Requirements Engineering
Structured approaches for capturing what to build before how to build it.
Core Principle
Specify WHAT, not HOW. Requirements describe outcomes and behaviors, not implementation details.
EARS Format
Easy Approach to Requirements Syntax - structured acceptance criteria.
Pattern Template Use Case
Event-driven WHEN [event] THEN [system] SHALL [response] User actions, triggers
Conditional IF [condition] THEN [system] SHALL [response] Business rules
State-driven WHILE [state] [system] SHALL [response] Ongoing behaviors
Ubiquitous WHERE [feature] [system] SHALL [response] Always-true rules
Unconditional [system] SHALL [response] Basic capabilities
Examples
Type Example
Event WHEN user clicks "Submit" THEN system SHALL validate all required fields
Conditional IF user is not authenticated THEN system SHALL redirect to login
State WHILE file is uploading system SHALL display progress indicator
Ubiquitous WHERE data is displayed system SHALL use consistent date format
User Story Format
As a [role] I want [capability] So that [benefit]
Good vs Bad
Bad Good
As a user I want to login As a returning customer I want to login with my email so that I can access my order history
As a user I want a button As a content creator I want a publish button so that I can share my work publicly
Key concept: The "so that" clause reveals the actual need - often the stated "want" isn't what's really needed.
Requirements Document Structure
Section Content
Problem Statement What problem are we solving?
User Stories Who wants what and why?
Acceptance Criteria How do we know it's done? (EARS)

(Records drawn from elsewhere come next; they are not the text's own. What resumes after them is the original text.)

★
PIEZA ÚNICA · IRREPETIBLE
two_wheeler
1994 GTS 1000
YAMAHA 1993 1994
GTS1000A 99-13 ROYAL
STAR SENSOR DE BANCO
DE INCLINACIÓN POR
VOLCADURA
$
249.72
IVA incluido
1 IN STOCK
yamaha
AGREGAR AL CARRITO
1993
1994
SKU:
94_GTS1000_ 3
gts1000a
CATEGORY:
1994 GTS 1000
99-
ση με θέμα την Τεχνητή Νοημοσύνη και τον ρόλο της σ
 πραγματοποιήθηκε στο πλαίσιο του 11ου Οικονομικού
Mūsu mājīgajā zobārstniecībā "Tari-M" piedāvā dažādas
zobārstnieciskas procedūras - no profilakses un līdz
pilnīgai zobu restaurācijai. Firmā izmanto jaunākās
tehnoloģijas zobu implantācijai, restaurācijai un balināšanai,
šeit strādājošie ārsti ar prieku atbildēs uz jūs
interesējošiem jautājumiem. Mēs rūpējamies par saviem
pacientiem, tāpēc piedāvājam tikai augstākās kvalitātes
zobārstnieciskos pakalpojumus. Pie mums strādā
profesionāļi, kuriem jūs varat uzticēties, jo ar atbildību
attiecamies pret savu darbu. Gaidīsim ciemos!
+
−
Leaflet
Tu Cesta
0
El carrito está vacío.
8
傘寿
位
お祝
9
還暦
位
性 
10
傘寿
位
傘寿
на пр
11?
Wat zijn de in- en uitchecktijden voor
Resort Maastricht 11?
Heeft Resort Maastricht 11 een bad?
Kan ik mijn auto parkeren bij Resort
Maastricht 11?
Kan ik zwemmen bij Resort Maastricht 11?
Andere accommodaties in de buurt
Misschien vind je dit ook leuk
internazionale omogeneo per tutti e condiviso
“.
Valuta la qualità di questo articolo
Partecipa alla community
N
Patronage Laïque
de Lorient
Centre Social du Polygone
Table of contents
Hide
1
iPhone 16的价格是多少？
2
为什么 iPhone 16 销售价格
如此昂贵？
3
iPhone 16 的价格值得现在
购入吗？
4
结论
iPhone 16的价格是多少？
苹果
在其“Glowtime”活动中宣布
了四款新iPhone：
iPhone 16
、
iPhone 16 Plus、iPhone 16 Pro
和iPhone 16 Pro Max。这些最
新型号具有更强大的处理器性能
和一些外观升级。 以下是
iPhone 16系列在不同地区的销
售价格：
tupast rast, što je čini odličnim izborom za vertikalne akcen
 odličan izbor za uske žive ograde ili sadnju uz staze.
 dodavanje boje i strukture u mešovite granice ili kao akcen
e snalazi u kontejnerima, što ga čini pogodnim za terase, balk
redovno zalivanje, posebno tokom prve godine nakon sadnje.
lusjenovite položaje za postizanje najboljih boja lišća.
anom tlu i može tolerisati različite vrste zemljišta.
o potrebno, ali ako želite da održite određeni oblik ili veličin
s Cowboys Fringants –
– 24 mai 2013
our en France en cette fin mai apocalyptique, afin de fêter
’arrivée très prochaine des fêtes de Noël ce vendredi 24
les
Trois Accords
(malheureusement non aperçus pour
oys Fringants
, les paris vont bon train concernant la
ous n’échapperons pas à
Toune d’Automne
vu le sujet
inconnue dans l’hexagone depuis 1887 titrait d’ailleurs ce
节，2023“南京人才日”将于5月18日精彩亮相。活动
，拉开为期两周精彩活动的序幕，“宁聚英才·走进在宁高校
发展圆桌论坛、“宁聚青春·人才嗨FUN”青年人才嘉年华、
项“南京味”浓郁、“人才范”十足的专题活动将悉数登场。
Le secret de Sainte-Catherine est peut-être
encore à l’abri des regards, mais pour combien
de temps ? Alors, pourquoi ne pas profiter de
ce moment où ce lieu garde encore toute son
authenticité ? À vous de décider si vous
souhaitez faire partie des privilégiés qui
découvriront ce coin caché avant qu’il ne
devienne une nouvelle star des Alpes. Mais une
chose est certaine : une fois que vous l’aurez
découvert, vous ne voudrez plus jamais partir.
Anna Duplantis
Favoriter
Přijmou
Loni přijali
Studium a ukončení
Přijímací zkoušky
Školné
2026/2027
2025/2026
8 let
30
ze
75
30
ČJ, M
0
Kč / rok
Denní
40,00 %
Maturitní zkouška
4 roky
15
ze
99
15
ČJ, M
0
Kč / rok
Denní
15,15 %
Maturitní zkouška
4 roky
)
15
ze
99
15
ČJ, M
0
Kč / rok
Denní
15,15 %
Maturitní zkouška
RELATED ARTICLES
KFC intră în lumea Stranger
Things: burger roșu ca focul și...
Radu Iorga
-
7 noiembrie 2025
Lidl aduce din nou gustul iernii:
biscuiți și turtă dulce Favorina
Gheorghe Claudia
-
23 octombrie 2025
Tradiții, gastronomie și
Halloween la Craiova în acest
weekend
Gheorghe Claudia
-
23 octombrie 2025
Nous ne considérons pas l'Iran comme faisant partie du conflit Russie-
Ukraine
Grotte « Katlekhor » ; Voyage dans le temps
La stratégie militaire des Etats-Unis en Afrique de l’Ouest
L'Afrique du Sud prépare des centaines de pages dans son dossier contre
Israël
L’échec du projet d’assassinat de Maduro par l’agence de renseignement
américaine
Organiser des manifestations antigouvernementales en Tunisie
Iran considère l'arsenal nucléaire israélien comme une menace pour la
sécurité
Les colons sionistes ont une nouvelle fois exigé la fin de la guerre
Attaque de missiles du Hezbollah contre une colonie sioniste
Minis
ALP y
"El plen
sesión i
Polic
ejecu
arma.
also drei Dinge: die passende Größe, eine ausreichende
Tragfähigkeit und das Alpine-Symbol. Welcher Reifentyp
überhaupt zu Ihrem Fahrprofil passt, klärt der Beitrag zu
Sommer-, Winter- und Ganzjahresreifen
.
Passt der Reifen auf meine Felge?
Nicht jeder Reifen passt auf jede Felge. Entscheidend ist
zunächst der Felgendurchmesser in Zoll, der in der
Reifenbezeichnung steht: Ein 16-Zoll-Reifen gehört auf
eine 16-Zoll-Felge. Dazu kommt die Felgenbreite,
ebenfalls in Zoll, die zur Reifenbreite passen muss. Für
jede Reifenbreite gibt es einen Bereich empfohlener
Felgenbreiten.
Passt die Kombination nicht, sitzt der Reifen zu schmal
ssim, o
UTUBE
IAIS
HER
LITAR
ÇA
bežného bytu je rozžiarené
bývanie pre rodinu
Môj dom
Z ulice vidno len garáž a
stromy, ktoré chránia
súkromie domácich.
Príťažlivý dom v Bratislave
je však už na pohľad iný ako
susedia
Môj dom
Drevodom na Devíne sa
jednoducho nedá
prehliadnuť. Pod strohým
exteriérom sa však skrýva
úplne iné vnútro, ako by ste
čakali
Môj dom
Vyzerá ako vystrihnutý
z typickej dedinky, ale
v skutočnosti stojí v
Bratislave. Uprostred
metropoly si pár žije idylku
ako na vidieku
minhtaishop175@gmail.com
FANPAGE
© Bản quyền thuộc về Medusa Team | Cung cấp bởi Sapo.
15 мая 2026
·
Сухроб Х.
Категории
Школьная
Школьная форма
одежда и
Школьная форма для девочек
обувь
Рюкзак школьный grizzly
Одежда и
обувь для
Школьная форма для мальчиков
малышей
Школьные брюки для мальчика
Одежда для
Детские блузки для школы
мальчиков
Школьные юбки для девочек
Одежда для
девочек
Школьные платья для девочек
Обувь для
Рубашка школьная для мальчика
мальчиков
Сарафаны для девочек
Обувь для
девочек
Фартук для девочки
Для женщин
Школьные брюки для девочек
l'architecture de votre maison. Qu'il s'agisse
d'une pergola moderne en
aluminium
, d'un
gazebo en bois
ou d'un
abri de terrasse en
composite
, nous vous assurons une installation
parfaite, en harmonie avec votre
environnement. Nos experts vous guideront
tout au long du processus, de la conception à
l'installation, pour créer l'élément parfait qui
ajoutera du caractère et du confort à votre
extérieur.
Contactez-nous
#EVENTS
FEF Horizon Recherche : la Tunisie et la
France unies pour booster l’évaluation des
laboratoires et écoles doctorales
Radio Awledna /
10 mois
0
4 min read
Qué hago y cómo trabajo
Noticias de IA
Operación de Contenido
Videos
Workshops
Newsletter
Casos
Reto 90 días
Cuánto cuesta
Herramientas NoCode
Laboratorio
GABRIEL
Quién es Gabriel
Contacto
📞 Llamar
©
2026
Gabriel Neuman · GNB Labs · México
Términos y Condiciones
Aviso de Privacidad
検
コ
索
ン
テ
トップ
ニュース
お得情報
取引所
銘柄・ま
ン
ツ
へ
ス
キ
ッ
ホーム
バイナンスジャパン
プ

Non-Functional Performance, security, accessibility
Out of Scope What we're NOT building
Success Metrics How do we measure success?
Constitution (Governing Principles)
For complex projects, establish guiding principles before features:
Element Purpose
Core Values What matters most (simplicity > cleverness)
Technical Principles Architecture standards
Decision Framework How to make trade-offs
Quality Standards Testing, review requirements
Key concept: Constitution prevents scope creep and ensures consistency across features.
Clarification Techniques
Before implementation, resolve ambiguities:
Technique When to Use
Ask "what if" Edge cases, error scenarios
Present options Multiple valid approaches
Challenge assumptions "Is this actually required?"
Define boundaries What's in/out of scope
Questions to Ask
-
What happens when [edge case]?
-
What does success look like?
-
What's the minimum viable version?
-
What can we defer to later?
Non-Functional Requirements
Category Questions to Answer
Performance Response time? Throughput? Concurrent users?
Security Authentication? Authorization? Data protection?
Accessibility WCAG level? Screen reader support?
Scalability Expected growth? Peak load?
Reliability Uptime requirements? Recovery time?
Anti-Patterns
Don't Why
Specify implementation "Use React" locks in decisions
Assume requirements Validate with stakeholders
Skip edge cases They become bugs later
Mix requirements with design Conflates what with how
Write vague criteria "System should be fast" is untestable
Testable vs Untestable
Untestable Testable
"Fast response" "Response under 200ms"
"User-friendly" "Task completable in <3 clicks"
"Secure" "Passwords hashed with bcrypt"
"Scalable" "Handles 10K concurrent users"
Key concept: If you can't write a test for it, it's not a requirement - it's a wish.